Inside the Classroom #7 – A satisfaction stemming from snow


As our city practically shut down for a week during the snowiest, coldest week Michigan has seen in decades, signs of closure were everywhere.

28th St’s once-bustling shops turned off their lights, and its snow-covered buildings blended in with the bleak, gray facade of the city. Cascade Rd’s once-busy path was deserted at rush hour, with only a few audacious cars traversing the roads, with dozens of totaled vehicles in ditches serving as warnings of danger.

To put it clearly, FH practically shut down for that one unbelievably frigid week. Aside from staff, few walked in and out of FHPS buildings.

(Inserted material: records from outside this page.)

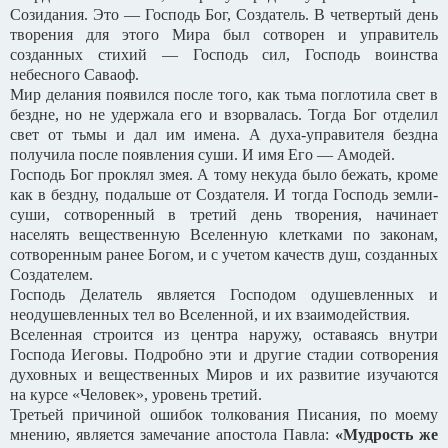
Созидания. Это — Господь Бог, Создатель. В четвертый день
творения для этого Мира был сотворен и управитель
созданных стихий — Господь сил, Господь воинства
небесного Саваоф.
Мир делания появился после того, как тьма поглотила свет в
бездне, но не удержала его и взорвалась. Тогда Бог отделил
свет от тьмы и дал им имена. А духа-управителя бездна
получила после появления суши. И имя Его — Амодей.
Господь Бог проклял змея. А тому некуда было бежать, кроме
как в бездну, подальше от Создателя. И тогда Господь земли-
суши, сотворенный в третий день творения, начинает
населять вещественную Вселенную клетками по законам,
сотворенным ранее Богом, и с учетом качеств душ, созданных
Создателем.
Господь Делатель является Господом одушевленных и
неодушевленных тел во Вселенной, и их взаимодействия.
Вселенная строится из центра наружу, оставаясь внутри
Господа Иеговы. Подробно эти и другие стадии сотворения
духовных и вещественных Миров и их развитие изучаются
на курсе «Человек», уровень третий.
Третьей причиной ошибок толкования Писания, по моему
мнению, является замечание апостола Павла:
«Мудрость же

However, you might have noticed that The Central Trend stayed fully functional and running. Truly like a well-oiled machine, each and every published story remained firmly on schedule throughout the snow as stories continued to be cranked out. As if the weather conditions didn’t even exist, our staff continued to submit and publish dozens of stories.

As editors, it elated us to see such obvious dedication from our staff. While each writer was likely stuck in their own homes, features, profiles, editorials, reviews, and columns continued to be written with the same passion, constitution, and quality as always. And it was evident that our readers enjoyed the content from those polar vortex days too; we racked up over 4,000 views during that one freezing week.

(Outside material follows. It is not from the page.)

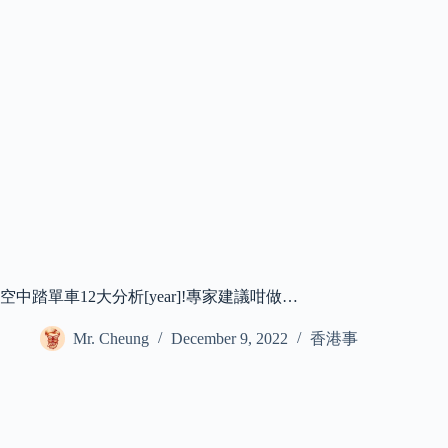
空中踏單車12大分析[year]!專家建議咁做…
Mr. Cheung
December 9, 2022
香港事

The funny thing is, as editors, we never addressed the possibility of an elusive “snow week” to our staff. The snow hit, then school was canceled, and without a single piece of direction, stories were still written by almost every staff member. In my eyes, this one week speaks wonders about the dedication, zeal, and enthusiasm contained within our eighteen writers.

To further our pride, Susannah, Reena, and I also began to submit MIPA entries this week. You might remember the Michigan Interscholastic Press Association, or MIPA, from our field trip to Lansing back in October. In the spring, MIPA conducts a state-wide journalism competition, one that TCT has had wide success with in the past.

As we picked almost two dozen stories, we selected a wide variety of remarkable pieces from an eclectic blend of different writers, each reporting on different topics. In one word, the process of selecting only a few of our stories was exasperating.

We’ve posted hundreds of stories since the start of the school year, and each one holds a distinct splendor unlike any other; each writer holds their own style, and each story is unique in comparison. The one defining factor is the consistent bar of quality between each one. Reviews, in particular, presented a painful challenge for us to narrow down.

Some personal favorites of mine included Amanda’s review on the band Ritt Momney, Abby’s reflection on the quirky Stan Diego, Reena’s piece on the Fyre Festival documentary, and Susannah’s heartfelt analysis of the divine restaurant Forty Acres. A quick look back on any of these pieces immediately demonstrated the incredible caliber of talent we hold, from a high school staff nonetheless. To put it succinctly, it’s inspiring, puts a smile on my face, and truly makes me proud.

It’s a proud moment for the editors of TCT right now, from the performance put forth by our staff during snow week to the unbelievable difficulty we had narrowing down stories to submit for awards. As we enter a demanding period of effort moving into our Senior Edition preparations, we hold nothing but excitement for the content that our gifted staff will publish next.